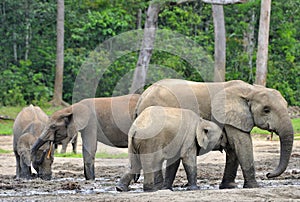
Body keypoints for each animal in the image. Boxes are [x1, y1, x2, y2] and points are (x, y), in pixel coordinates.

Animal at [135, 78, 292, 188]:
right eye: (266, 110)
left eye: (286, 105)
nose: (268, 174)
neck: (250, 90)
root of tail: (141, 97)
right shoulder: (228, 116)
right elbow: (242, 143)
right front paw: (254, 187)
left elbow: (233, 147)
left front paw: (228, 187)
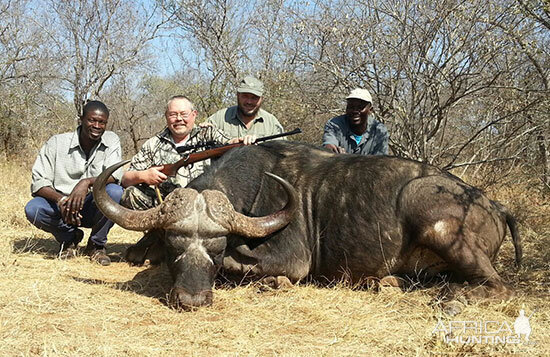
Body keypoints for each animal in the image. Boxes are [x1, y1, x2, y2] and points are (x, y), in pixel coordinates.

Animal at [94, 140, 520, 308]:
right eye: (174, 248)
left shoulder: (293, 260)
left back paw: (452, 297)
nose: (192, 299)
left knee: (497, 286)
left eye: (215, 250)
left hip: (436, 221)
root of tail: (493, 204)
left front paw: (272, 283)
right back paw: (386, 283)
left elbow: (247, 268)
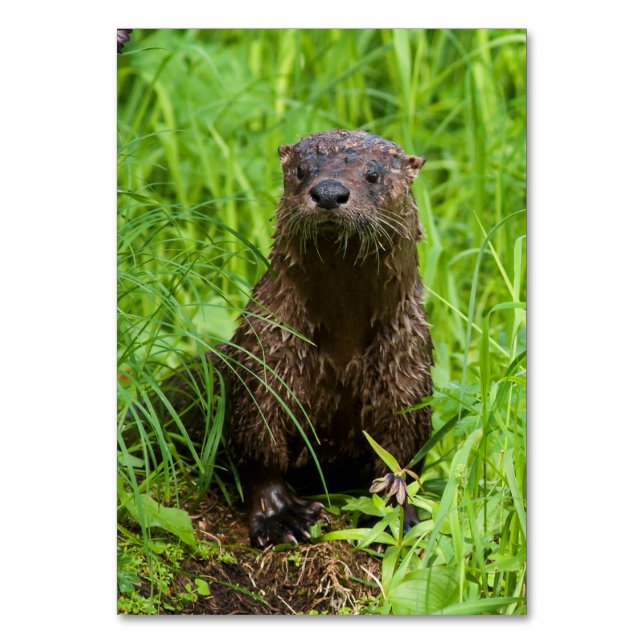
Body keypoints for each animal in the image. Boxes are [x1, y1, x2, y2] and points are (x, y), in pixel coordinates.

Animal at [219, 129, 433, 547]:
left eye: (373, 175)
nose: (330, 192)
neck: (342, 349)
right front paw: (282, 516)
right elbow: (258, 446)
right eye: (302, 171)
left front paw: (397, 523)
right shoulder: (265, 357)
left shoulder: (407, 371)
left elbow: (400, 458)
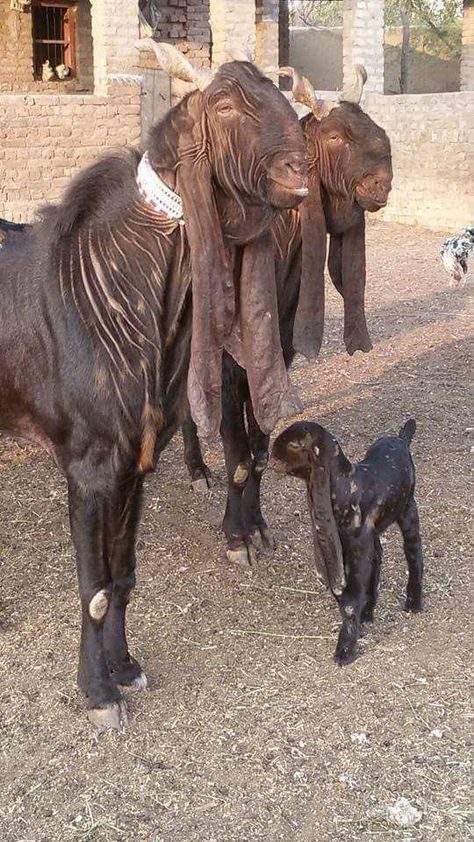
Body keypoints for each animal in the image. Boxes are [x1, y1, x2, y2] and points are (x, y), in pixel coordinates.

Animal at [0, 42, 308, 728]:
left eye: (280, 96)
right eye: (224, 105)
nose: (298, 168)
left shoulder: (134, 459)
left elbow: (122, 575)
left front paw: (124, 667)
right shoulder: (88, 461)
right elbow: (92, 588)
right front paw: (97, 693)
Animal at [183, 67, 394, 564]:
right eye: (335, 134)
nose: (384, 182)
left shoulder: (278, 352)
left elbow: (260, 452)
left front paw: (257, 526)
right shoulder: (228, 360)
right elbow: (239, 457)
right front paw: (236, 536)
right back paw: (197, 469)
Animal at [272, 418, 424, 664]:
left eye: (294, 445)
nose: (272, 456)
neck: (348, 486)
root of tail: (401, 438)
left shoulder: (356, 547)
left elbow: (350, 601)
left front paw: (345, 651)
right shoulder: (341, 549)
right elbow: (343, 594)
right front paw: (358, 626)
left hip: (408, 507)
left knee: (413, 551)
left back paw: (414, 602)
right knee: (378, 557)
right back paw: (369, 613)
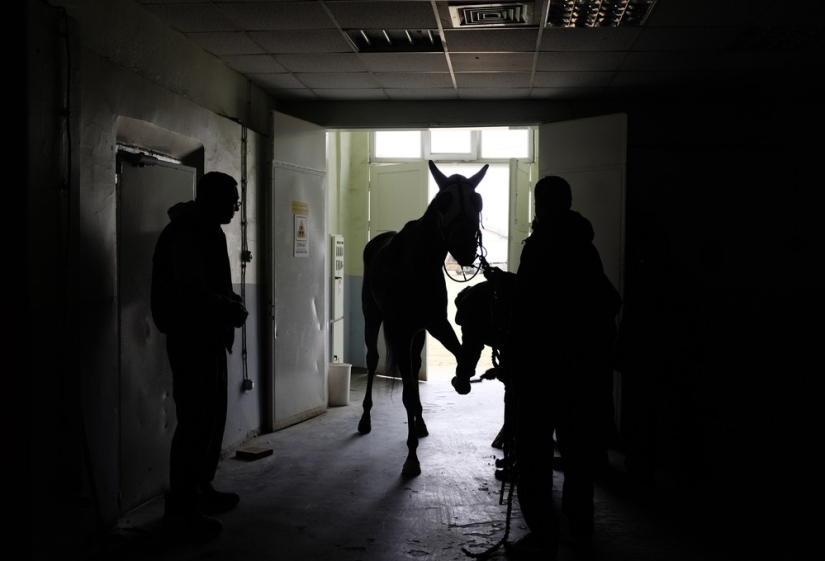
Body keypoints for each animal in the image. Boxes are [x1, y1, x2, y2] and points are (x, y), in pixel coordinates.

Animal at [360, 160, 490, 474]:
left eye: (477, 200)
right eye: (444, 202)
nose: (465, 248)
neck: (418, 262)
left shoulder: (435, 324)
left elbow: (461, 354)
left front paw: (463, 377)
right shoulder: (400, 330)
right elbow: (406, 391)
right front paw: (411, 458)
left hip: (417, 334)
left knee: (416, 365)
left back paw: (419, 423)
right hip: (373, 318)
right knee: (372, 361)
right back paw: (365, 418)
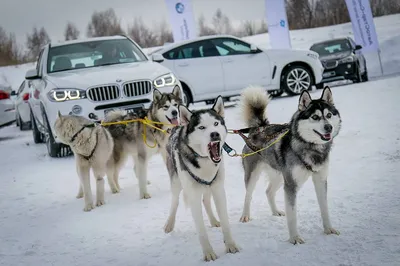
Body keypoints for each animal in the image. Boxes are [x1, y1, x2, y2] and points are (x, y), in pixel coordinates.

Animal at [163, 96, 239, 260]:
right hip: (177, 182)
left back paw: (213, 220)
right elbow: (201, 231)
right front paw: (208, 253)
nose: (215, 134)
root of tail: (177, 127)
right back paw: (169, 224)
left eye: (216, 123)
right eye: (202, 127)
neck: (205, 160)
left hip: (208, 186)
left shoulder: (218, 190)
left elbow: (225, 222)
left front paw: (230, 245)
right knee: (175, 202)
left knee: (206, 200)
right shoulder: (193, 196)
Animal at [239, 86, 342, 244]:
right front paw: (294, 238)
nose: (328, 127)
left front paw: (328, 229)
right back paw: (245, 215)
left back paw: (275, 211)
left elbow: (324, 208)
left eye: (329, 115)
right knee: (248, 196)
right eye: (315, 117)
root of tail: (259, 127)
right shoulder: (291, 185)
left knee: (268, 191)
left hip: (279, 175)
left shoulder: (320, 180)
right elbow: (292, 215)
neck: (310, 147)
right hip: (253, 175)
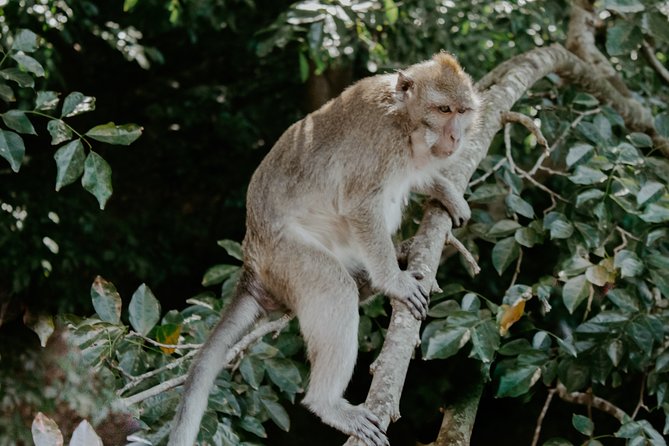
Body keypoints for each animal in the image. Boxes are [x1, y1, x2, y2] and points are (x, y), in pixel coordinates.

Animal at [168, 52, 480, 446]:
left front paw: (446, 192)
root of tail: (252, 260)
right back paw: (326, 403)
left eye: (462, 111)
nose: (456, 136)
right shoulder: (379, 144)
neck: (406, 122)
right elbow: (360, 205)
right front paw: (394, 281)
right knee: (334, 289)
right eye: (443, 109)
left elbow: (416, 177)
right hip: (286, 258)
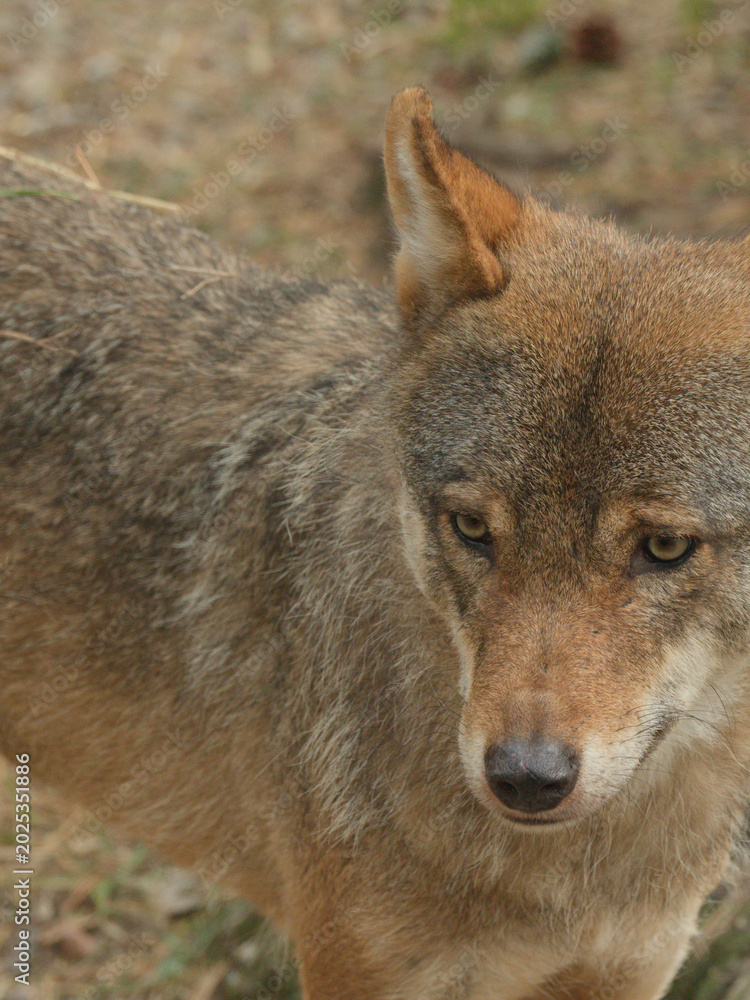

......

_EXERCISE DESCRIPTION_
Output the lines above between the one holding "left elbow: (260, 452)" and the one holding "left back paw: (414, 602)", inclusive, with nothing before or after them.

_PROBLEM SOLUTION_
left elbow: (260, 452)
left front paw: (257, 526)
right shoulder: (228, 360)
right elbow: (239, 457)
right front paw: (236, 536)
right back paw: (197, 469)
Animal at [272, 418, 424, 664]:
left eye: (294, 445)
nose: (272, 456)
neck: (348, 486)
root of tail: (401, 438)
left shoulder: (356, 547)
left elbow: (350, 601)
left front paw: (345, 651)
right shoulder: (341, 549)
right elbow: (343, 594)
right front paw: (358, 626)
left hip: (408, 507)
left knee: (413, 551)
left back paw: (414, 602)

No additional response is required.